元组列表中元组的小写第一个元素 [英] Lowercase first element of tuple in list of tuples

问题描述

我有一份文件清单，上面标有相应的类别:

I have a list of documents, labeled with their appropriate categories:

documents = [(list(corpus.words(fileid)), category)
              for category in corpus.categories()
              for fileid in corpus.fileids(category)]

这给出了以下元组列表，其中元组的第一个元素是单词(句子的标记)列表.例如:

which gives me the following list of tuples, where the first element of the tuple is a list of words (tokens of a sentence). For instance:

[([u'A', u'pilot', u'investigation', u'of', u'a', u'multidisciplinary', 
u'quality', u'of', u'life', u'intervention', u'for', u'men', u'with', 
u'biochemical', u'recurrence', u'of', u'prostate', u'cancer', u'.'], 
'cancer'), 
([u'A', u'Systematic', u'Review', u'of', u'the', u'Effectiveness', 
u'of', u'Medical', u'Cannabis', u'for', u'Psychiatric', u',', 
u'Movement', u'and', u'Neurodegenerative', u'Disorders', u'.'], 'hd')]

我想应用一些文本处理技术，但是我希望维护元组格式列表.

I want to apply some text-processing techniques, but I wish to maintain the list of tuples format.

我知道，如果我只有一个单词列表，那就可以做到:

I know that if I had only a list of words, this would do:

[w.lower() for w in words]

但是在这种情况下，我想将.lower()应用于元组列表中每个元组的第一个元素(字符串列表)，并尝试以下各种选项后:

But in this case, I want to apply .lower() to the first element (list of strings) of every tuple in the tuples list, and after trying various options like:

[[x.lower() for x in element] for element in documents],
[(x.lower(), y) for x,y in documents], or
[x[0].lower() for x in documents]

我总是会收到此错误:

AttributeError:列表"对象没有属性较低"

AttributeError: 'list' object has no attribute 'lower'

我也尝试过在创建列表之前应用所需的内容，但是.categories()和.fileids()是语料库的属性，它们也返回相同的错误(它们也是列表).

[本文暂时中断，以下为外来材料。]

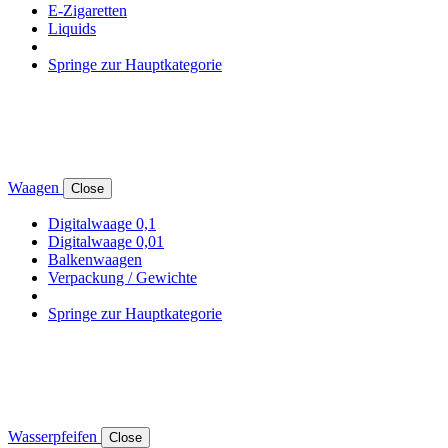
E-Zigaretten
Liquids
Springe zur Hauptkategorie
Waagen
Close
Digitalwaage 0,1
Digitalwaage 0,01
Balkenwaagen
Verpackung / Gewichte
Springe zur Hauptkategorie
Wasserpfeifen
Close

I have also tried applying what I need before creating the list, but .categories() and .fileids() are properties of corpus and they also return the same error (they're lists as well).

任何帮助将不胜感激.

已解决:

@Adam Smith的答案和@vasia都是正确的:

both @Adam Smith's answer and @vasia were right:

[([s.lower() for s in item[0]], item[1]) for item in documents]

@Adam的上述答案保持了元组的结构； @vasia从创建元组列表起就发挥了作用:

@Adam's answer above maintains the tuple structure; @vasia does the trick right from the creation of the list of tuples:

documents = [([word.lower() for word in corpus.words(fileid)], category)
              for category in corpus.categories()
              for fileid in corpus.fileids(category)]

谢谢大家:)

推荐答案

，因此您的数据结构为[([str], str)].每个元组为(list of strings, string)的元组列表.在尝试从中提取数据之前，深刻理解这意味着什么很重要.

so your data structure is [([str], str)]. A list of tuples where each tuple is (list of strings, string). It's important to deeply understand what that means before you try to pull data out of it.

这意味着for item in documents将为您提供一个元组列表，其中item是每个元组.

That means that for item in documents will get you a list of tuples, where item is each tuple.

这意味着item[0]是每个元组中的列表.

That means that item[0] is the list in each tuple.

这意味着for item in documents: for s in item[0]:将遍历该列表中的每个字符串.让我们试试吧！

That means that for item in documents: for s in item[0]: will iterate through each string inside that list. Let's try that!

[s.lower() for item in documents for s in item[0]]

这应该从您的示例数据中得出:

This should give, from your example data:

[u'a', u'p', u'i', u'o', u'a', u'm', ...]

如果您尝试保留元组格式，则可以执行以下操作:

If you're trying to keep the tuple format, you could do:

[([s.lower() for s in item[0]], item[1]) for item in documents]

# or perhaps more readably
[([s.lower() for s in lst], val) for lst, val in documents]

这两个语句都给出:

[([u'a', u'p', u'i', u'o', u'a', u'm', ...], 'cancer'), ... ]

这篇关于元组列表中元组的小写第一个元素的文章就介绍到这了，希望我们推荐的答案对大家有所帮助，也希望大家多多支持IT屋！